## Information provided
══════
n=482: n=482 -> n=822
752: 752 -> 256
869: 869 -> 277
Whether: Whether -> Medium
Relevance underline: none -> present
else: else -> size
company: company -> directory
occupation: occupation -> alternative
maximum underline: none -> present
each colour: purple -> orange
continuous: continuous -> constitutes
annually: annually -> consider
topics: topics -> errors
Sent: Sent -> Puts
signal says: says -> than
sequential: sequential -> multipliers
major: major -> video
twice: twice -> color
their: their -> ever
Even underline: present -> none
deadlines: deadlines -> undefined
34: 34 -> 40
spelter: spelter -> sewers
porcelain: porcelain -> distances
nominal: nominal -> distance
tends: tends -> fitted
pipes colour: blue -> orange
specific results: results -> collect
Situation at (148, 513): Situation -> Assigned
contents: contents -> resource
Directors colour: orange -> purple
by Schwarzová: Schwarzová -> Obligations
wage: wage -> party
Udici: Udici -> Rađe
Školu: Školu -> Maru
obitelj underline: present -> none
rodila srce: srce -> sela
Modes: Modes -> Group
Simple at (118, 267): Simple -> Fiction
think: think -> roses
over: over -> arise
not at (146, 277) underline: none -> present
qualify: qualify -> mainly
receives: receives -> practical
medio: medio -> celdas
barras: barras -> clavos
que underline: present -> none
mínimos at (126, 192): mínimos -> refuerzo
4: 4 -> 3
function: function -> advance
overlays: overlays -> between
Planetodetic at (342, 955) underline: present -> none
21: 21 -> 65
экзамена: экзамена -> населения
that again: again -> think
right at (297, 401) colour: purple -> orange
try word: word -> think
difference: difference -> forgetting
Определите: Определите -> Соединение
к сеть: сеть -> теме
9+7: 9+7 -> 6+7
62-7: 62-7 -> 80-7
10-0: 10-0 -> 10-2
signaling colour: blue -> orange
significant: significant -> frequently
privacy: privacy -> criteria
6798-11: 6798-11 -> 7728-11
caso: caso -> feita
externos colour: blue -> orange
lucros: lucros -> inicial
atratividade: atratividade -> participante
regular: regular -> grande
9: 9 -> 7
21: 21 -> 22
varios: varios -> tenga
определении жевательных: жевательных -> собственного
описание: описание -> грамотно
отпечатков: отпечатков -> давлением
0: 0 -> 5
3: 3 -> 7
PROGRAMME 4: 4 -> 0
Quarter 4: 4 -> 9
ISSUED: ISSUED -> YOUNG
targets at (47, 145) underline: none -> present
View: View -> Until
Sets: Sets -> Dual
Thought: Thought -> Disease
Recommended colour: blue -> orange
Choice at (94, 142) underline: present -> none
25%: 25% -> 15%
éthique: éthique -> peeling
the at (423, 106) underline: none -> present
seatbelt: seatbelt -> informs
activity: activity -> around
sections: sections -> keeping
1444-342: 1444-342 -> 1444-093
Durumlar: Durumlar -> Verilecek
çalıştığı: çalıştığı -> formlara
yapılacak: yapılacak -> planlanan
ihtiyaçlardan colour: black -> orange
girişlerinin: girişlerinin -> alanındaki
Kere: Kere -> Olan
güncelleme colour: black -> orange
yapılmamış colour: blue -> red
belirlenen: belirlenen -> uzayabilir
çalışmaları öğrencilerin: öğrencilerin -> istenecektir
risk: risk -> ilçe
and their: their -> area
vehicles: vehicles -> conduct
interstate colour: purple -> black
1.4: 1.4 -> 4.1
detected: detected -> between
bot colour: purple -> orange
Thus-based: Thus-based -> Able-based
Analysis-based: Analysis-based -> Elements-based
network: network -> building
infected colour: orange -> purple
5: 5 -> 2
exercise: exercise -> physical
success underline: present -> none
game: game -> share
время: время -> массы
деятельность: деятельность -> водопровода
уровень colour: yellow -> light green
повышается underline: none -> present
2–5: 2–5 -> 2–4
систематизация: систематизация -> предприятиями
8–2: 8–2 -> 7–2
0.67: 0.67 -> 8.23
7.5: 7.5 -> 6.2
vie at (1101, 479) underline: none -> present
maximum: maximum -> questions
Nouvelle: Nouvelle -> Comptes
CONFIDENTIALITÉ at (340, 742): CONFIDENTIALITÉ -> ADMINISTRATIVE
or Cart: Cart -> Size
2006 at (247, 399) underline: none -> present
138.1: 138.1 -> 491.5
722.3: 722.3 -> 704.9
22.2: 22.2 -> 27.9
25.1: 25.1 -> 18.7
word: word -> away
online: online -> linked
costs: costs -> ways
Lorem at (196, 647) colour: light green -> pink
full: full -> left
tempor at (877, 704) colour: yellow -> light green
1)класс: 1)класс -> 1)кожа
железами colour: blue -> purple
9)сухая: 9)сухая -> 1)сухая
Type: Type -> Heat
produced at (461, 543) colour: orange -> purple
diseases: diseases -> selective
══════
## Problem to solve
Reproduce every line of the listing above, character for character.

## Output of the exercise
n=482: n=482 -> n=822
752: 752 -> 256
869: 869 -> 277
Whether: Whether -> Medium
Relevance underline: none -> present
else: else -> size
company: company -> directory
occupation: occupation -> alternative
maximum underline: none -> present
each colour: purple -> orange
continuous: continuous -> constitutes
annually: annually -> consider
topics: topics -> errors
Sent: Sent -> Puts
signal says: says -> than
sequential: sequential -> multipliers
major: major -> video
twice: twice -> color
their: their -> ever
Even underline: present -> none
deadlines: deadlines -> undefined
34: 34 -> 40
spelter: spelter -> sewers
porcelain: porcelain -> distances
nominal: nominal -> distance
tends: tends -> fitted
pipes colour: blue -> orange
specific results: results -> collect
Situation at (148, 513): Situation -> Assigned
contents: contents -> resource
Directors colour: orange -> purple
by Schwarzová: Schwarzová -> Obligations
wage: wage -> party
Udici: Udici -> Rađe
Školu: Školu -> Maru
obitelj underline: present -> none
rodila srce: srce -> sela
Modes: Modes -> Group
Simple at (118, 267): Simple -> Fiction
think: think -> roses
over: over -> arise
not at (146, 277) underline: none -> present
qualify: qualify -> mainly
receives: receives -> practical
medio: medio -> celdas
barras: barras -> clavos
que underline: present -> none
mínimos at (126, 192): mínimos -> refuerzo
4: 4 -> 3
function: function -> advance
overlays: overlays -> between
Planetodetic at (342, 955) underline: present -> none
21: 21 -> 65
экзамена: экзамена -> населения
that again: again -> think
right at (297, 401) colour: purple -> orange
try word: word -> think
difference: difference -> forgetting
Определите: Определите -> Соединение
к сеть: сеть -> теме
9+7: 9+7 -> 6+7
62-7: 62-7 -> 80-7
10-0: 10-0 -> 10-2
signaling colour: blue -> orange
significant: significant -> frequently
privacy: privacy -> criteria
6798-11: 6798-11 -> 7728-11
caso: caso -> feita
externos colour: blue -> orange
lucros: lucros -> inicial
atratividade: atratividade -> participante
regular: regular -> grande
9: 9 -> 7
21: 21 -> 22
varios: varios -> tenga
определении жевательных: жевательных -> собственного
описание: описание -> грамотно
отпечатков: отпечатков -> давлением
0: 0 -> 5
3: 3 -> 7
PROGRAMME 4: 4 -> 0
Quarter 4: 4 -> 9
ISSUED: ISSUED -> YOUNG
targets at (47, 145) underline: none -> present
View: View -> Until
Sets: Sets -> Dual
Thought: Thought -> Disease
Recommended colour: blue -> orange
Choice at (94, 142) underline: present -> none
25%: 25% -> 15%
éthique: éthique -> peeling
the at (423, 106) underline: none -> present
seatbelt: seatbelt -> informs
activity: activity -> around
sections: sections -> keeping
1444-342: 1444-342 -> 1444-093
Durumlar: Durumlar -> Verilecek
çalıştığı: çalıştığı -> formlara
yapılacak: yapılacak -> planlanan
ihtiyaçlardan colour: black -> orange
girişlerinin: girişlerinin -> alanındaki
Kere: Kere -> Olan
güncelleme colour: black -> orange
yapılmamış colour: blue -> red
belirlenen: belirlenen -> uzayabilir
çalışmaları öğrencilerin: öğrencilerin -> istenecektir
risk: risk -> ilçe
and their: their -> area
vehicles: vehicles -> conduct
interstate colour: purple -> black
1.4: 1.4 -> 4.1
detected: detected -> between
bot colour: purple -> orange
Thus-based: Thus-based -> Able-based
Analysis-based: Analysis-based -> Elements-based
network: network -> building
infected colour: orange -> purple
5: 5 -> 2
exercise: exercise -> physical
success underline: present -> none
game: game -> share
время: время -> массы
деятельность: деятельность -> водопровода
уровень colour: yellow -> light green
повышается underline: none -> present
2–5: 2–5 -> 2–4
систематизация: систематизация -> предприятиями
8–2: 8–2 -> 7–2
0.67: 0.67 -> 8.23
7.5: 7.5 -> 6.2
vie at (1101, 479) underline: none -> present
maximum: maximum -> questions
Nouvelle: Nouvelle -> Comptes
CONFIDENTIALITÉ at (340, 742): CONFIDENTIALITÉ -> ADMINISTRATIVE
or Cart: Cart -> Size
2006 at (247, 399) underline: none -> present
138.1: 138.1 -> 491.5
722.3: 722.3 -> 704.9
22.2: 22.2 -> 27.9
25.1: 25.1 -> 18.7
word: word -> away
online: online -> linked
costs: costs -> ways
Lorem at (196, 647) colour: light green -> pink
full: full -> left
tempor at (877, 704) colour: yellow -> light green
1)класс: 1)класс -> 1)кожа
железами colour: blue -> purple
9)сухая: 9)сухая -> 1)сухая
Type: Type -> Heat
produced at (461, 543) colour: orange -> purple
diseases: diseases -> selective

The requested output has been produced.